The annual event featured a formal presentation of the Chamber’s 2018 Legislative Priorities, created by the Advocacy and Policy Committee, a collective of hard-working business and community leaders who volunteer time and expertise to identify priority business issues.
“This agenda serves as the platform for our advocacy work throughout the year as we foster a business-friendly environment in Asheville and Buncombe County and strive to move the community forward,” said Terri King, the committee chair and keynote speaker.
For the first time in Chamber history, environmental stewardship is included on the agenda, which also advocates for business incentives and development, healthcare services and resources, education/workforce training, and transportation and infrastructure development.
“The Chamber’s legislative agenda really does a great job of striking that independent line among organizations in NC and focusing on effectively growing the entire region,” said Rep. Brian Turner, D-Buncombe.
Other legislators in attendance included Sen. Chuck Edwards, R-District 48; Sen. Terry Van Duyn, D-District 49; Rep. John Ager, D-District 115; and Sen. Jim Davis, R-District 50.
“North Carolina is open for business, and we’re doing extremely well. We have a AAA-bond rating, and have recently been ranked as the best business state in the country by Forbes. Buncombe County’s unemployment rate is 3.5%, the lowest in the state,” said Edwards, who is optimistic about the future of the state and region.
The legislators celebrated the region’s successes, and discussed the issues most at stake for the short session in Raleigh, including: distribution of tax revenue, city council districts, healthcare resources, internet access, and educational transparency, among others.

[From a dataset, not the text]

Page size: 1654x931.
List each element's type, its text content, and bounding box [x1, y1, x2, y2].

“Prosperity doesn’t just move from one place to another—it gets connected. I am so grateful to the Chamber and everyone else involved for working to make that happen, and helping businesses connect with the resources they need,” said Van Duyn, who hopes to bridge the connection between rural and urban economies.

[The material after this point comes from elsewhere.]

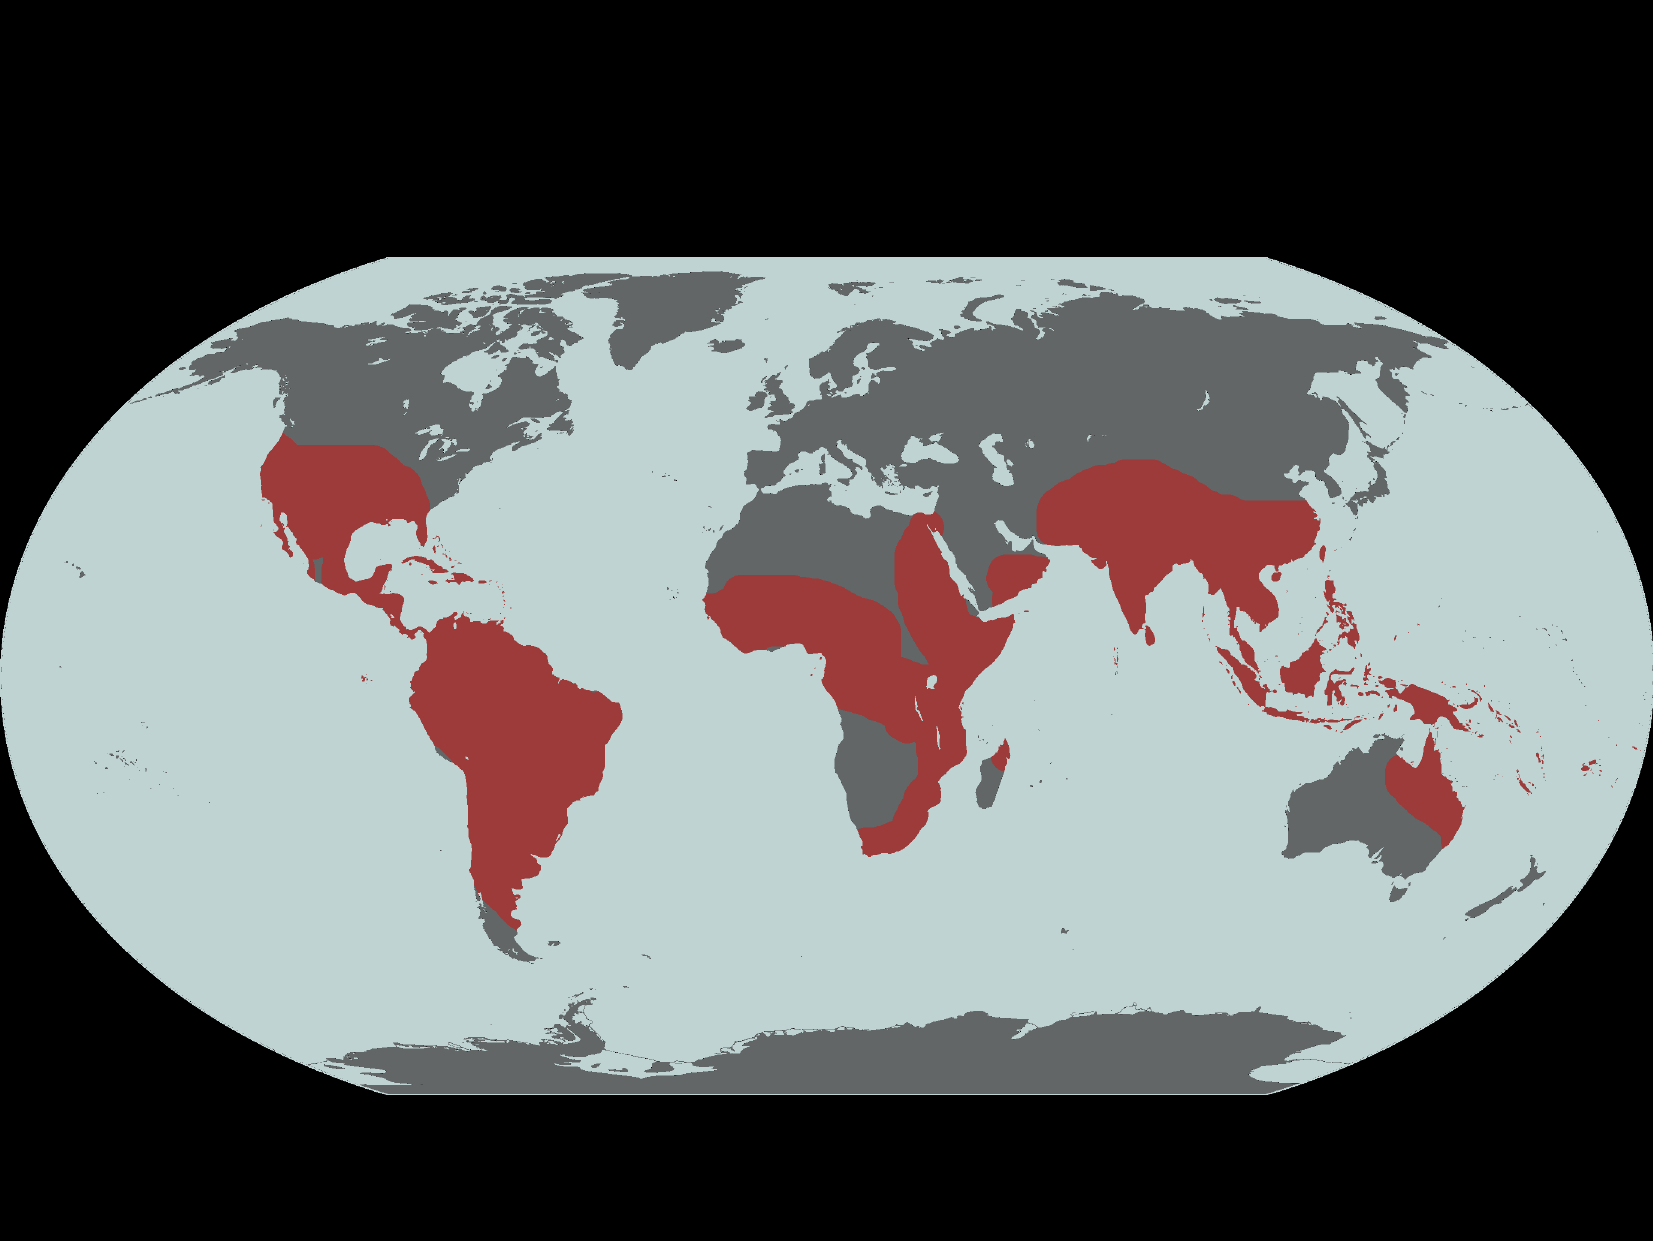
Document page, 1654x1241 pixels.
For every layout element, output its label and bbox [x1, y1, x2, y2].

picture [0, 257, 1653, 1096]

“The opioid crisis is a modern day plague that we need to address. We need more mental health providers and better resources,” said Davis, who supports the Chamber’s advocacy for healthcare resources.
Edwards solicited public input on Asheville City Council districts and encouraged citizens to provide feedback on the legislature’s website, ncleg.net. He also directed the public to his educational forum, in an effort to advance educational policy.

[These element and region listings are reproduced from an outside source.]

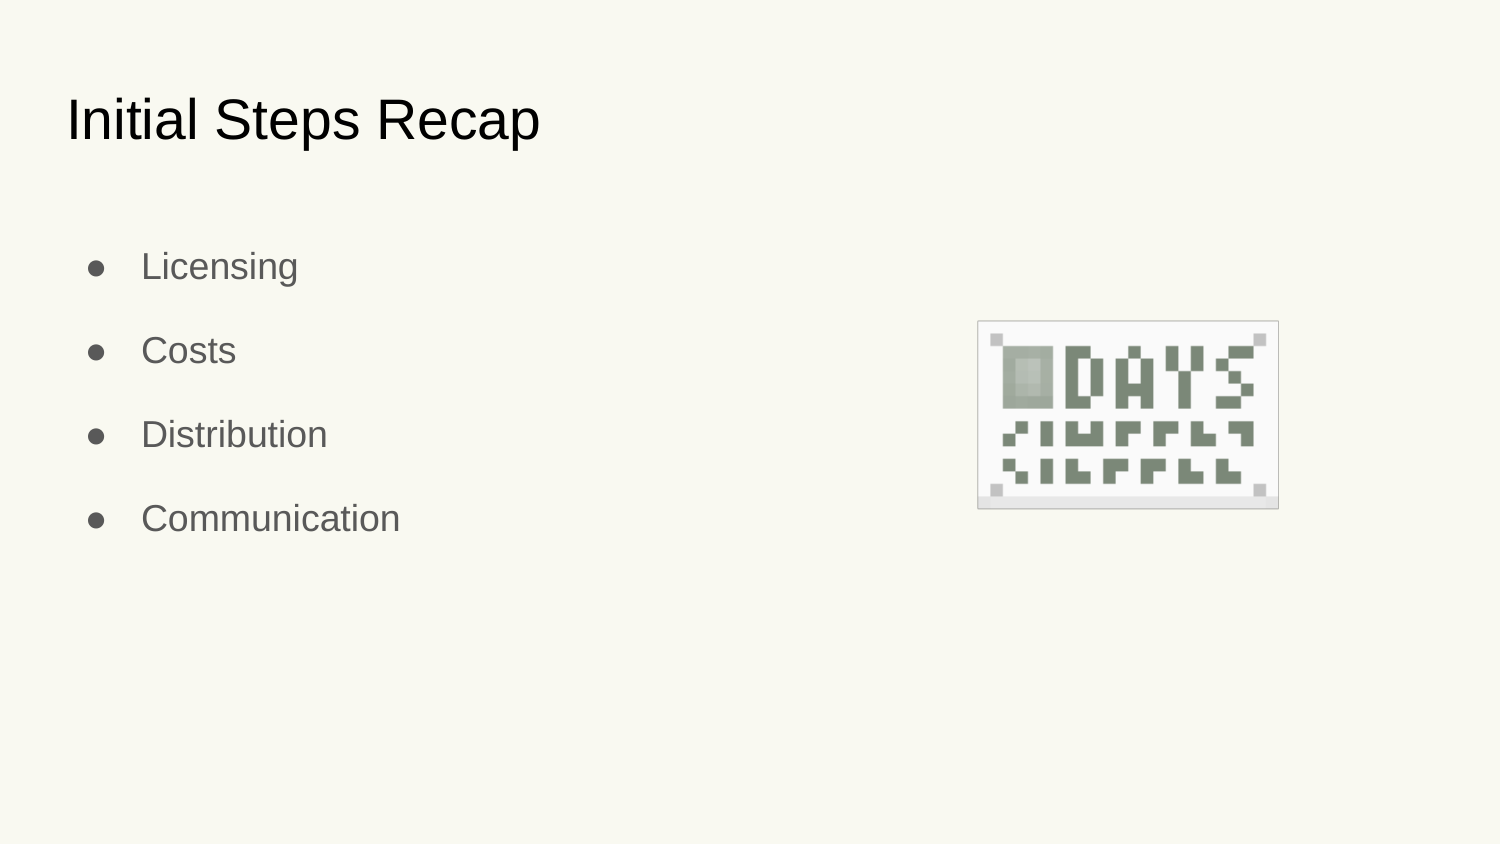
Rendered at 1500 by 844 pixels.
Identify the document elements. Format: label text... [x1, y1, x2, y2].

list Licensing Costs Distribution Communication [51, 189, 1449, 750]
title Initial Steps Recap [51, 72, 1449, 167]
picture [928, 221, 1329, 622]
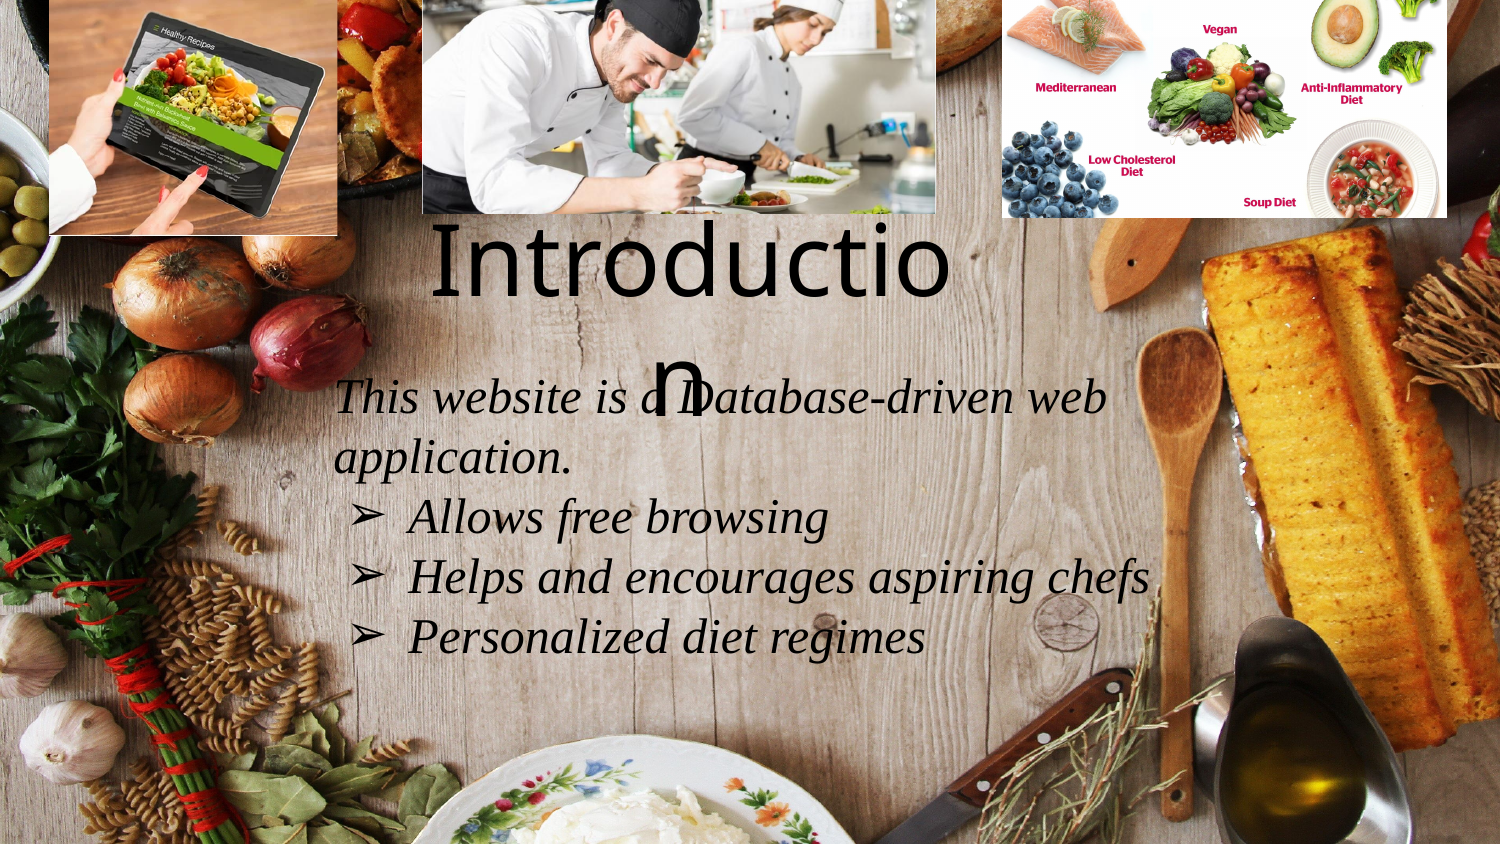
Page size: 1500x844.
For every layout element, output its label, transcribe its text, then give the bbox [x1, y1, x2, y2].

text_box Introduction [394, 181, 991, 348]
text_box This website is a Database-driven web application. Allows free browsing Helps and encourages aspiring chefs Personalized diet regimes [318, 348, 1266, 679]
picture [0, 0, 1500, 844]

“We hope to see the issues raised by our community considered in the upcoming short session,” said Atkins. “The general consensus is optimistic–the results are to be determined.”
The Asheville Chamber will continue to strengthen the business voice from all of WNC by again partnering with at least seven other regional Chambers – including Haywood, Henderson, Brevard/Transylvania, Madison, Black Mountain/Swannanoa, Cashiers and Blowing Rock, announced King.
“This year, we will travel together as one voice during the Annual Raleigh Legislative trip. We hope all of the legislators present today will take the time to join us at our Legislative Reception the evening of June 5th,” said King. Chamber members are invited to join the trip.